Indeed, just 26% of online adults aged 55 and older accessed the internet solely via desktops in December of last year, down from 40% during the year-earlier period. As such, this age group counts as the fastest-growing cohort of mobile users.

Overall, 88% of online adults counted as mobile-only (12%) or multi-platform (76%) users in December. Given that a recent Pew Research Project study [pdf] found that 81% of US adults access the internet, the data – in combination – suggests that somewhere around 7 in 10 American adults are accessing the internet via mobile devices. (For context, recent comScore data showed that smartphone penetration reached three-quarters of the 13+ mobile subscriber market in Q4 2014.)

Not surprisingly, digital content consumption varies widely by category, per the report. Some categories that continue to lean strongly towards desktop consumption include business/finance (70% of time spent coming from desktops) and entertainment news (61% desktop). By contrast, social networking skews heavily towards mobile (74% share of time spent), as do the online gaming and weather (each at 87%) categories. Retail was fairly evenly split between mobile (49% of consumption) and desktop (51%) platforms in December, per the report.

It’s worth noting that those figures are likely subject to some seasonality. In January 2014, for example, desktop played a less prominent role in both retail (47% of time) and business/finance content consumption (62%), according to previously-released comScore data. That would suggest that desktop share of consumption in these categories grew over the course of the year, which would run counter to the prevailing winds of mobile’s growth.

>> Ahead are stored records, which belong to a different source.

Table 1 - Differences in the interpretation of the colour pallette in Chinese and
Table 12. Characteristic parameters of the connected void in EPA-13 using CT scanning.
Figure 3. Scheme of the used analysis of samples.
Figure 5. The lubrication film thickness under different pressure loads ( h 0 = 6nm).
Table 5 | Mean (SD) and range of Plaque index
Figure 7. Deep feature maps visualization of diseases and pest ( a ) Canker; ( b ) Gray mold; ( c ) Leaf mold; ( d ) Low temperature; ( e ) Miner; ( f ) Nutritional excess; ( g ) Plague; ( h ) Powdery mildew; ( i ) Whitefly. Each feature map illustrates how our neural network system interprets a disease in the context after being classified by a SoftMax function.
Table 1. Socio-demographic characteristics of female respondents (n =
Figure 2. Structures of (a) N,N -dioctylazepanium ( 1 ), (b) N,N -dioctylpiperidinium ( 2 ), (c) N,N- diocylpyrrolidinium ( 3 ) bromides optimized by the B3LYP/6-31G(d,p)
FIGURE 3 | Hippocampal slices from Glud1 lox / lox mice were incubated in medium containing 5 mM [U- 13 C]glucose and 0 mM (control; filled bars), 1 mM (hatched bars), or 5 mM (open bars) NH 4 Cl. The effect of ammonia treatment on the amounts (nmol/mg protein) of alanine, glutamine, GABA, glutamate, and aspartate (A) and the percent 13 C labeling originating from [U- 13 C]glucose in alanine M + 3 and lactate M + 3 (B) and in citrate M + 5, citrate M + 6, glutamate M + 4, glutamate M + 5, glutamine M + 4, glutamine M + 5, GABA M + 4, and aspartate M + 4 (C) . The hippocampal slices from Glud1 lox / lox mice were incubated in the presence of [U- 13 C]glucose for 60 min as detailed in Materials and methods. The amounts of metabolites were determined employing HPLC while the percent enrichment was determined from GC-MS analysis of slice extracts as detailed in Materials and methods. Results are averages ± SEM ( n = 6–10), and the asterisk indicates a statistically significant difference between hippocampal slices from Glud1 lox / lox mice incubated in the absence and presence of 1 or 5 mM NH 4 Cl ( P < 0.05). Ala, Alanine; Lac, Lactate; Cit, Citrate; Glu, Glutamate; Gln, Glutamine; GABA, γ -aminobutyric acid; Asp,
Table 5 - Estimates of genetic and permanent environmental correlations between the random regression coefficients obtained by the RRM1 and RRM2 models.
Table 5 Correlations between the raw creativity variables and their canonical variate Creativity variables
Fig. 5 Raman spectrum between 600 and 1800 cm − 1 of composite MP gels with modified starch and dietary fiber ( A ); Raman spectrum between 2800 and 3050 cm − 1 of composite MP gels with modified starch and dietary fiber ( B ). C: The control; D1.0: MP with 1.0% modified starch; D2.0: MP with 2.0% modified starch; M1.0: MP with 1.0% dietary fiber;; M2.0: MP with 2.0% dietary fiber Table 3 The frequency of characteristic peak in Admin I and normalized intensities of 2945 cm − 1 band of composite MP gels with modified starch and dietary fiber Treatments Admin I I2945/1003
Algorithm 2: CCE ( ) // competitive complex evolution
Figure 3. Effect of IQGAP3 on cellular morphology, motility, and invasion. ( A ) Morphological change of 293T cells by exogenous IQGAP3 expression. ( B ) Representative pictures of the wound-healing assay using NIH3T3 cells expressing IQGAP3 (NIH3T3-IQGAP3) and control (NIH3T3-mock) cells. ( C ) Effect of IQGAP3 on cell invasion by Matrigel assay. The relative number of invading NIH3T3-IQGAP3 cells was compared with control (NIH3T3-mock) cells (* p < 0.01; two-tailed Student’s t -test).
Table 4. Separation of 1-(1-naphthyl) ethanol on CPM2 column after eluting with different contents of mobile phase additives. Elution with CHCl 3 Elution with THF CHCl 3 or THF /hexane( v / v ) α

Nevertheless, the latest report offers an interesting – and somewhat related – nugget: time spent with mobile devices hasn’t cannibalized desktop consumption over the past few years, at least in the aggregate. Between December 2010 and December 2014, time spent online via tablets grew by 1,721%, while time spent accessing the internet via smartphones increased by 394%. But, there was also modest growth in time spent accessing via desktops, of 37%. In essence, then, all that time spent accessing the internet through mobile devices has proved to be accretive.